Department/Class,Band,Deck,Engineering,Saloon,Second,Stowaway,Third,Third (Distressed British Seaman),Victualling,All
survived,Unnamed: 1_level_1,Unnamed: 2_level_1,Unnamed: 3_level_1,Unnamed: 4_level_1,Unnamed: 5_level_1,Unnamed: 6_level_1,Unnamed: 7_level_1,Unnamed: 8_level_1,Unnamed: 9_level_1,Unnamed: 10_level_1
0.0,2,32,201,178,372,3,236,3,167,1194
1.0,3,37,112,113,229,0,134,0,139,767
All,5,69,313,291,601,3,370,3,306,1961


#### Are there any groups that outperformed the survival of the latter group? (justify your response numerically)

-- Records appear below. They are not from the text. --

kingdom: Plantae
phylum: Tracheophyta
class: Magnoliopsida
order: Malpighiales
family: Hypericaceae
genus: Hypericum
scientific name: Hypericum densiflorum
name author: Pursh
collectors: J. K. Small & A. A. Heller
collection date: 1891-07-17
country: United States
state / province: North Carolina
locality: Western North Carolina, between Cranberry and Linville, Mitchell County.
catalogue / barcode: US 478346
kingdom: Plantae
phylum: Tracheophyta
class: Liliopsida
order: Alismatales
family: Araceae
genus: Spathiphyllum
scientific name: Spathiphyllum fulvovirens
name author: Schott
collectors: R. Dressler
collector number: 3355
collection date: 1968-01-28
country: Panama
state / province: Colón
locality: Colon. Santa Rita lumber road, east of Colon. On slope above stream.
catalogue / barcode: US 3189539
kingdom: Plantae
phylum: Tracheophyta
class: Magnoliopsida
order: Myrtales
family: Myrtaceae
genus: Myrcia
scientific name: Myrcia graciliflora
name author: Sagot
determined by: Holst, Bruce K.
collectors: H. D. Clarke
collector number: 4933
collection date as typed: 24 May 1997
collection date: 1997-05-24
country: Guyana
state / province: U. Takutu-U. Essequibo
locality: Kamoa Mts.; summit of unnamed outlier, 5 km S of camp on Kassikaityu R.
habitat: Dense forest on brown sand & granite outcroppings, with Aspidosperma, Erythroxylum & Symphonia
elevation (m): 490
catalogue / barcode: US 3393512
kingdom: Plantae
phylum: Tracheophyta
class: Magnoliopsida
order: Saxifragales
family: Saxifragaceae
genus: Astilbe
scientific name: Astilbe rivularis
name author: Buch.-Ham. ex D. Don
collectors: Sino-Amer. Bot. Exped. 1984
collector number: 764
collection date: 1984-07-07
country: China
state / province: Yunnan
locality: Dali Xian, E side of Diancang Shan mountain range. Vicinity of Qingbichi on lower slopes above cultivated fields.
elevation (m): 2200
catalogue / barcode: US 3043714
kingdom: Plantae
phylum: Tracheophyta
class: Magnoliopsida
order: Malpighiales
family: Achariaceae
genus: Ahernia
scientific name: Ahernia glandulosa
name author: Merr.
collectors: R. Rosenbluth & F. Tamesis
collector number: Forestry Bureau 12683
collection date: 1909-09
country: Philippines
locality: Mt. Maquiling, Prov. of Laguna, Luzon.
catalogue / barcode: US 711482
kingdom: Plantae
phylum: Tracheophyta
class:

No.  The average survival rate for all considered groups is about 38%

#### What does the group-wise survival rate imply about circumstances during these two accidents?

For the Lusitania, one factor significantly changed the evacuation of the ship.  Primarily, since the Lusitania was sunk by a torpedo attack, the Lusitania sank much faster than the Titanic.  The rapid sinking led to rapid launching of the lifeboats with any persons hat could board the boat.  The protocol of women and children first was abandoned for filling the lifeboats as quickly as possible.  Only, 6 of the 48 lifeboasts were launched indicating the rapid, but incomplete, evacuation of the ship.